» Exercise requirements:
Write the records below out again word for word, with the pictures removed.

┌─ Record excerpts

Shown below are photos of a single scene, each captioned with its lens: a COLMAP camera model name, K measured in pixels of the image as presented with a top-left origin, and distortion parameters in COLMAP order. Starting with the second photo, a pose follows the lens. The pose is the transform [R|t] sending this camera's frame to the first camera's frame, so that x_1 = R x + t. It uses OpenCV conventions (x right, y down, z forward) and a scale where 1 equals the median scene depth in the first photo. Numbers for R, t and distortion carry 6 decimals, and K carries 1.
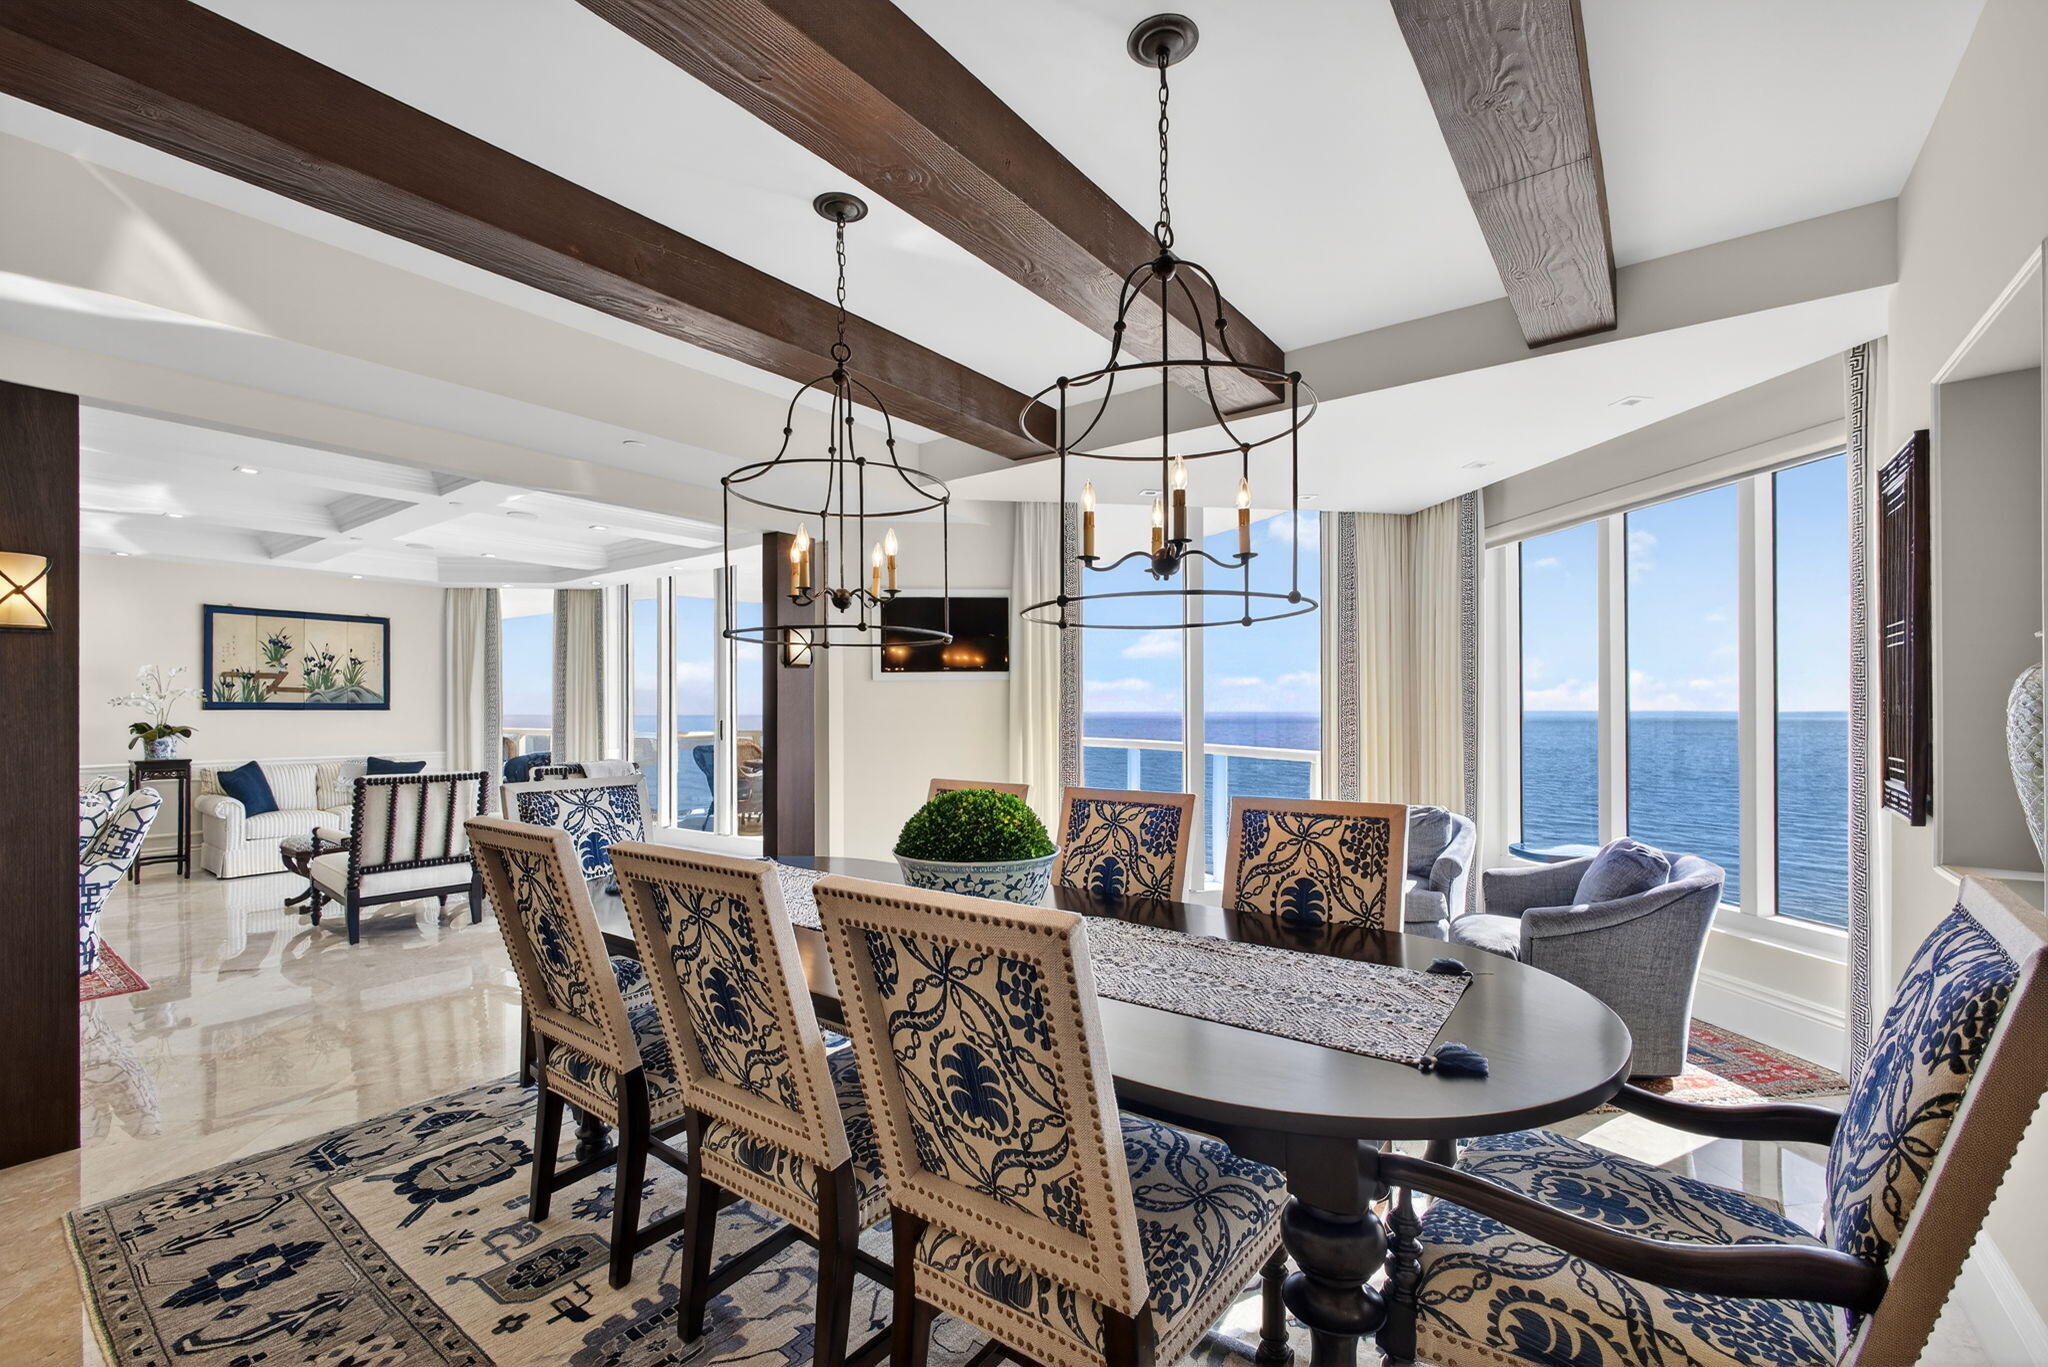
lens RADIAL K [[862.3, 0, 1018.9], [0, 862.3, 704.7], [0, 0, 1]] dist [0.000288, 0.000298]
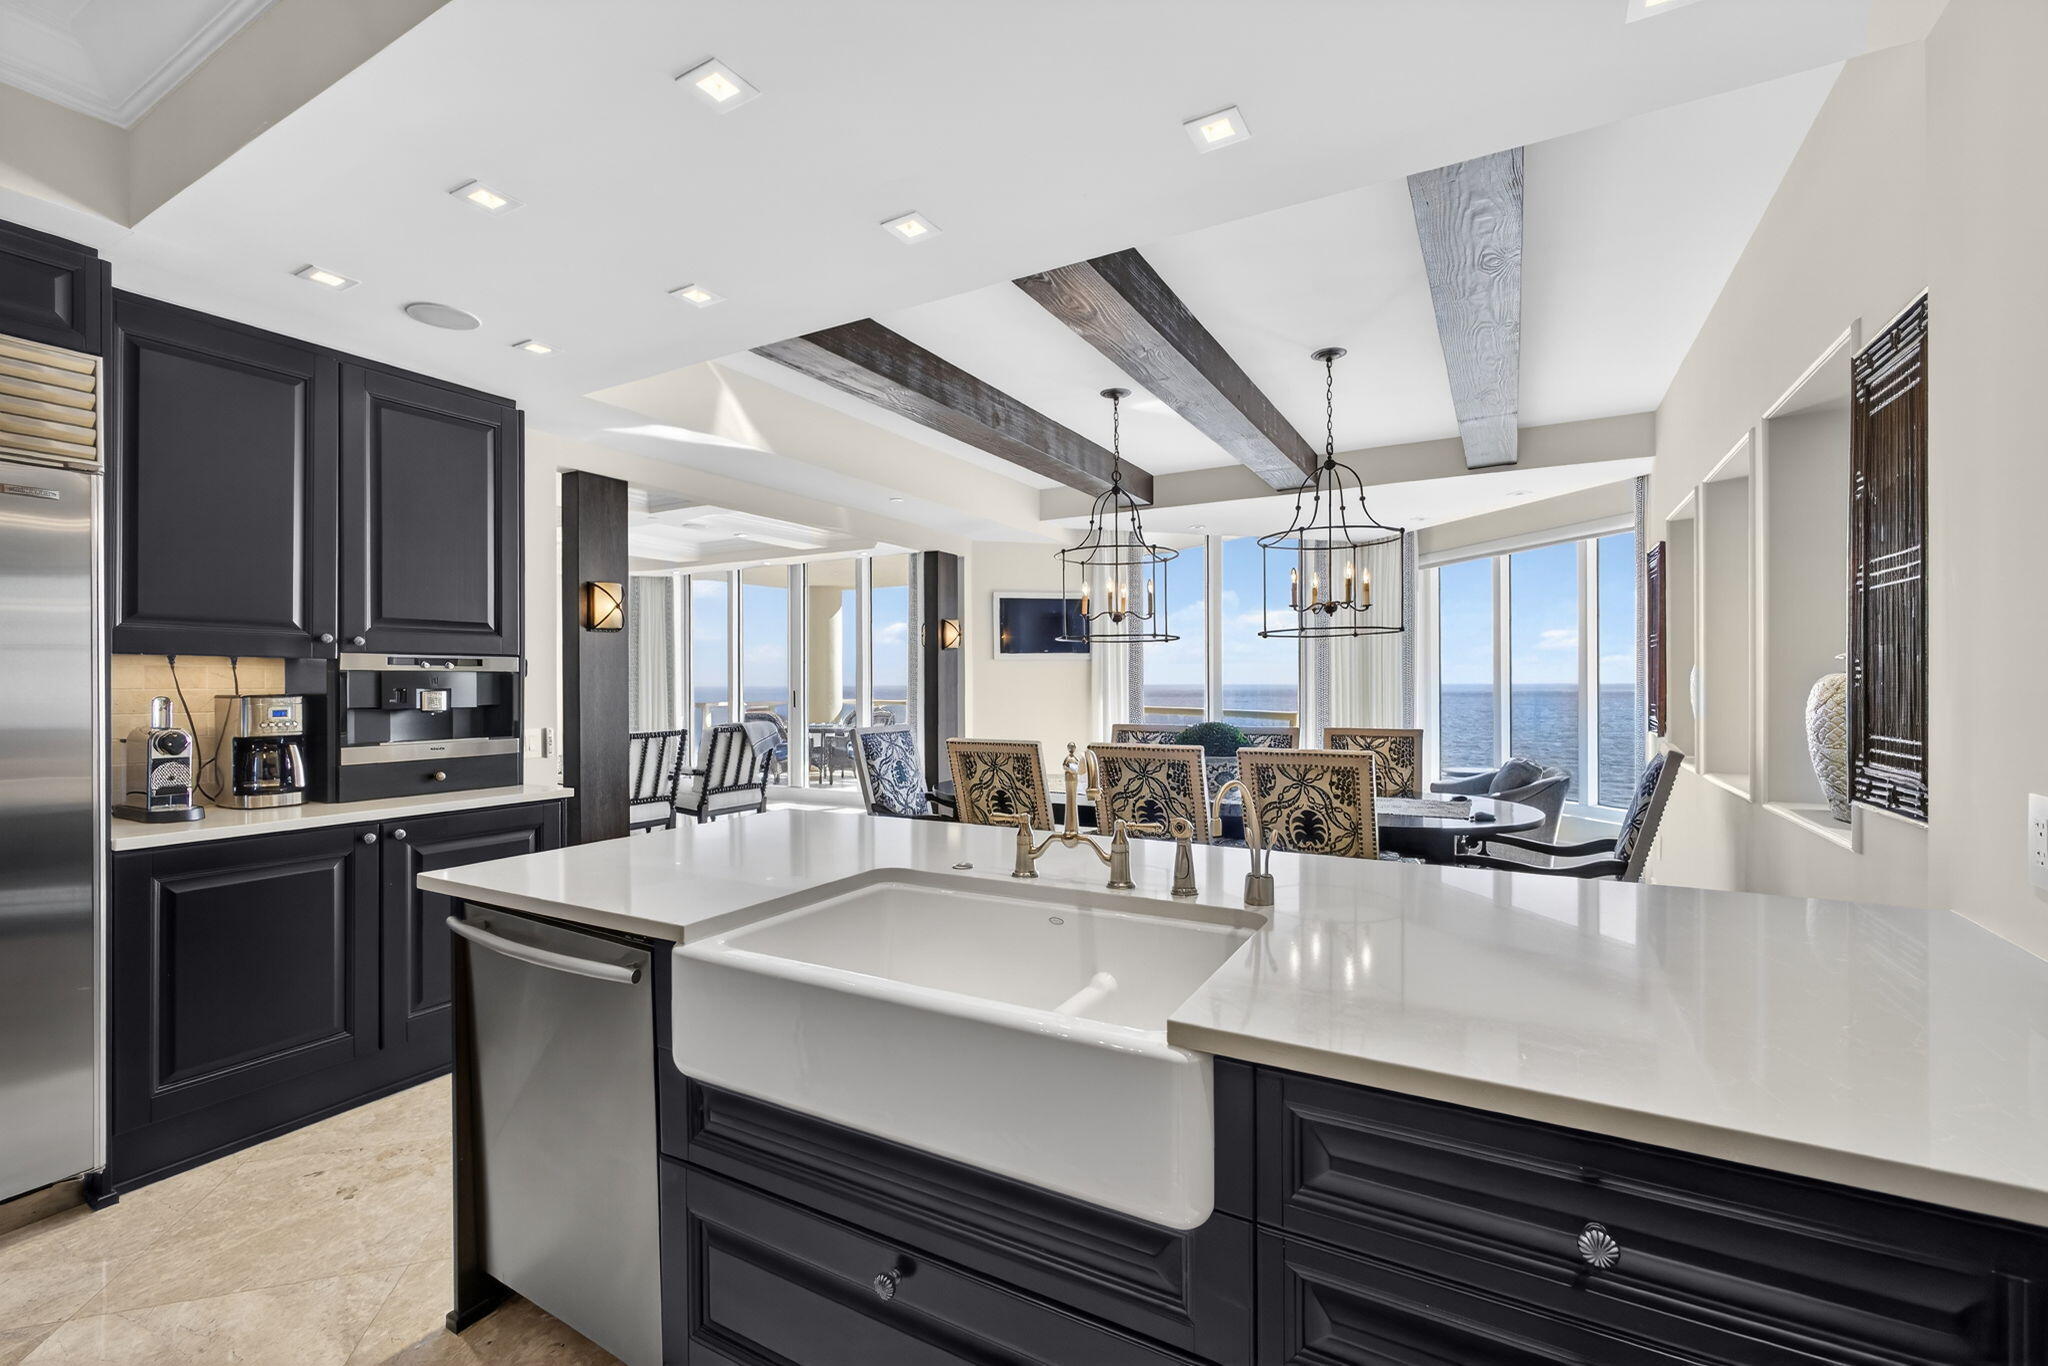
lens RADIAL K [[855.8, 0, 1024.1], [0, 855.8, 686.6], [0, 0, 1]] dist [-0.012060, 0.000150]
pose [[0.991669, 0.000080, 0.128810, -0.349361], [-0.001084, 0.999970, 0.007729, 0.004548], [-0.128805, -0.007805, 0.991639, -0.394453]]
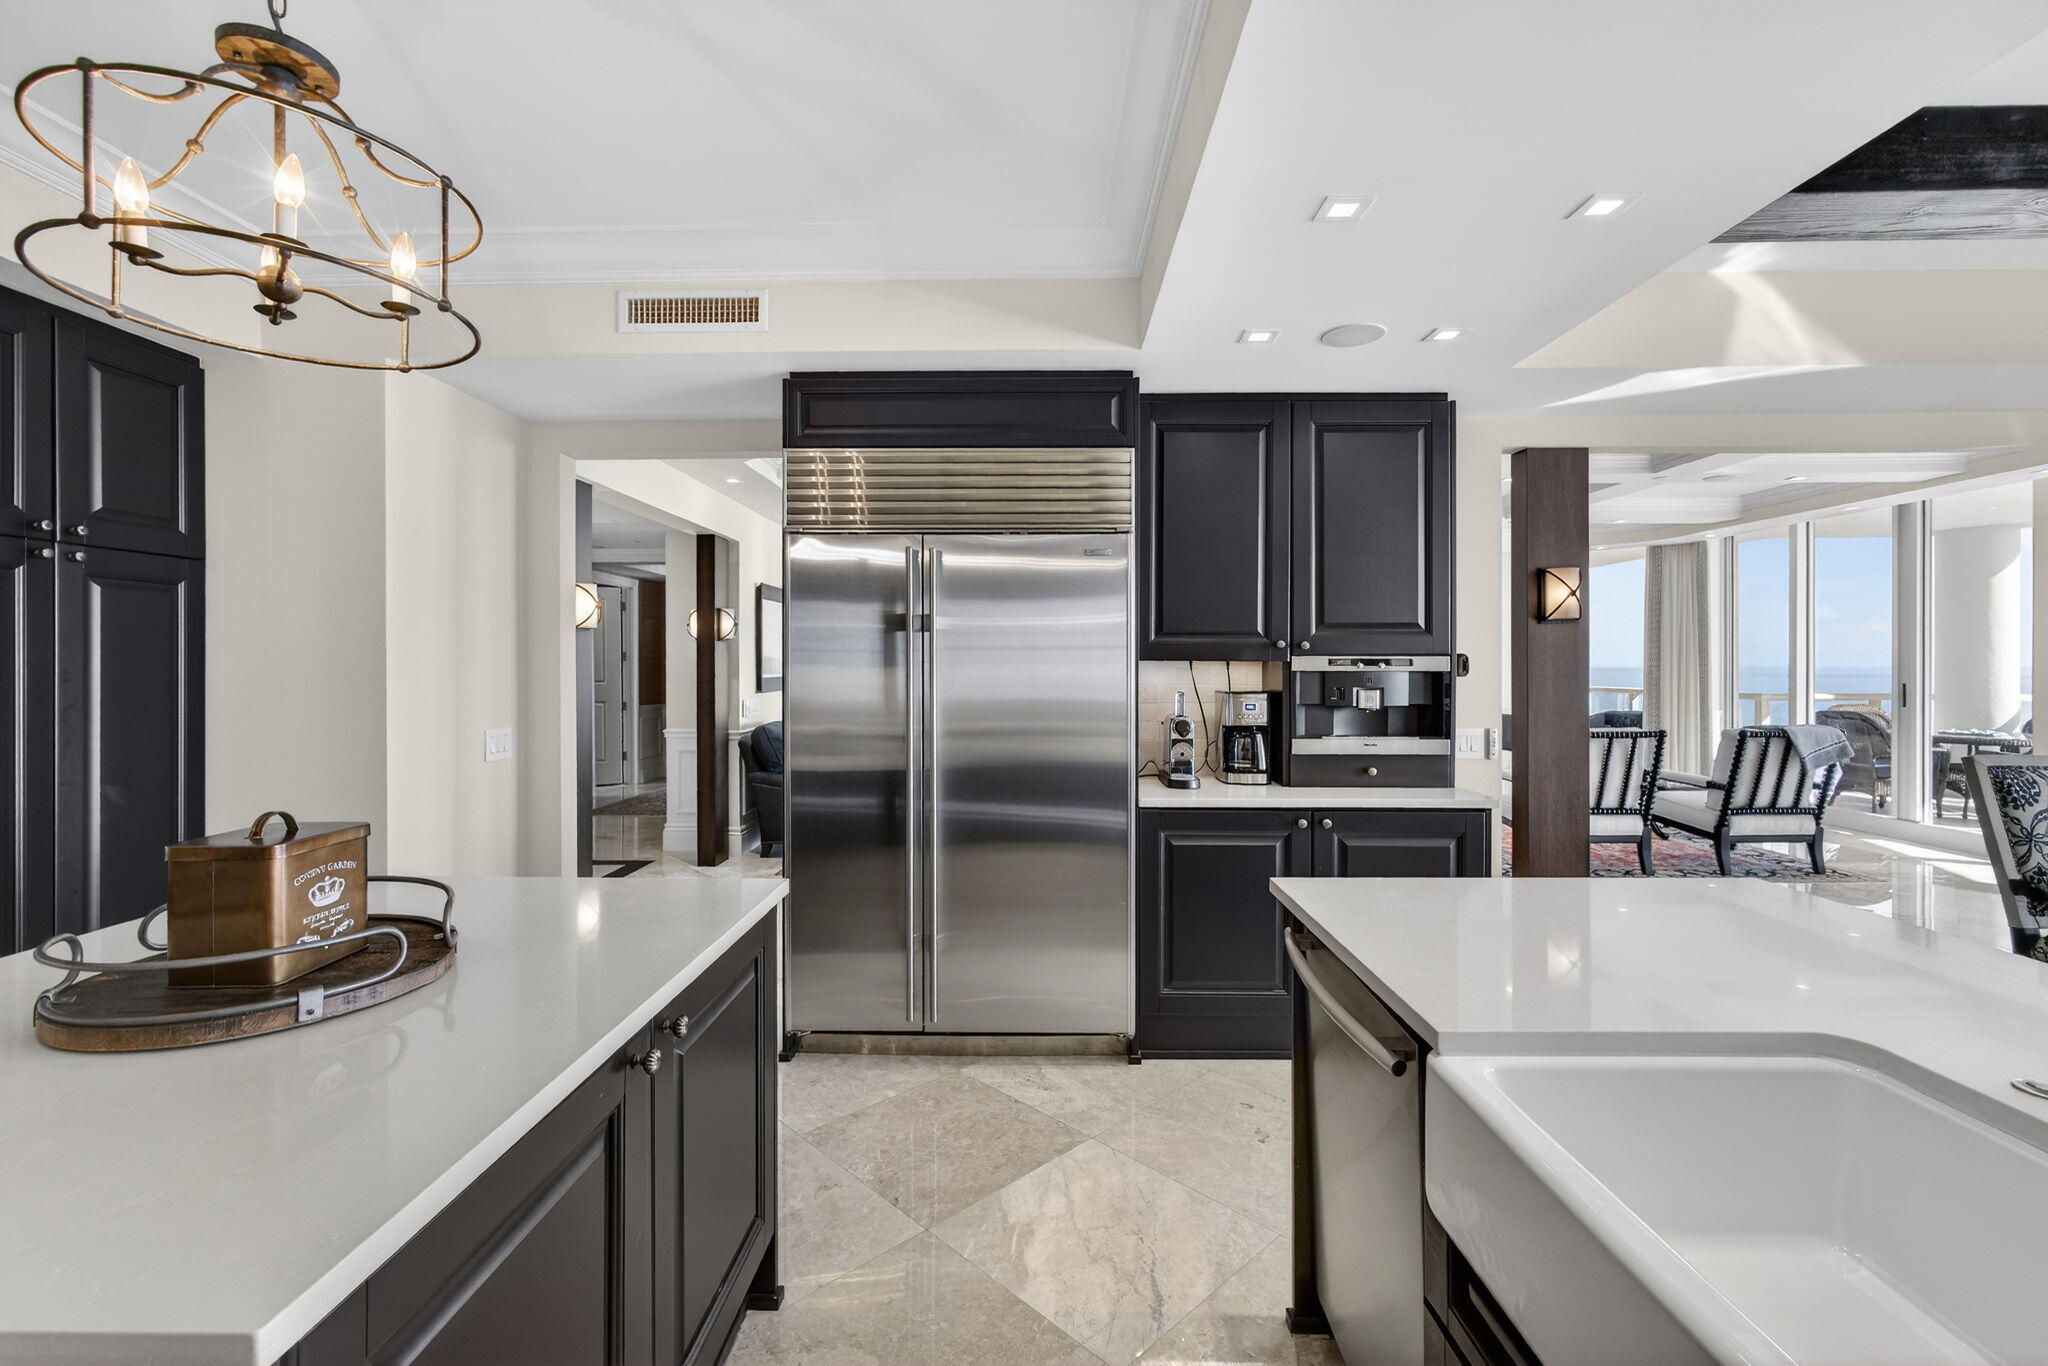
lens RADIAL K [[871.9, 0, 1024.5], [0, 871.9, 673.2], [0, 0, 1]] dist [-0.012874, 0.006768]
pose [[0.598812, 0.006905, -0.800860, -0.331866], [0.000693, 0.999958, 0.009139, -0.001409], [0.800889, -0.006027, 0.598782, -0.362830]]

└─

» Solution to the problem:
Shown below are photos of a single scene, each captioned with its lens: a COLMAP camera model name, K measured in pixels of the image as presented with a top-left origin, and distortion parameters in COLMAP order. Starting with the second photo, a pose follows the lens. The pose is the transform [R|t] sending this camera's frame to the first camera's frame, so that x_1 = R x + t. It uses OpenCV conventions (x right, y down, z forward) and a scale where 1 equals the median scene depth in the first photo. Numbers for R, t and distortion carry 6 decimals, and K carries 1.
lens RADIAL K [[862.3, 0, 1018.9], [0, 862.3, 704.7], [0, 0, 1]] dist [0.000288, 0.000298]
lens RADIAL K [[855.8, 0, 1024.1], [0, 855.8, 686.6], [0, 0, 1]] dist [-0.012060, 0.000150]
pose [[0.991669, 0.000080, 0.128810, -0.349361], [-0.001084, 0.999970, 0.007729, 0.004548], [-0.128805, -0.007805, 0.991639, -0.394453]]
lens RADIAL K [[871.9, 0, 1024.5], [0, 871.9, 673.2], [0, 0, 1]] dist [-0.012874, 0.006768]
pose [[0.598812, 0.006905, -0.800860, -0.331866], [0.000693, 0.999958, 0.009139, -0.001409], [0.800889, -0.006027, 0.598782, -0.362830]]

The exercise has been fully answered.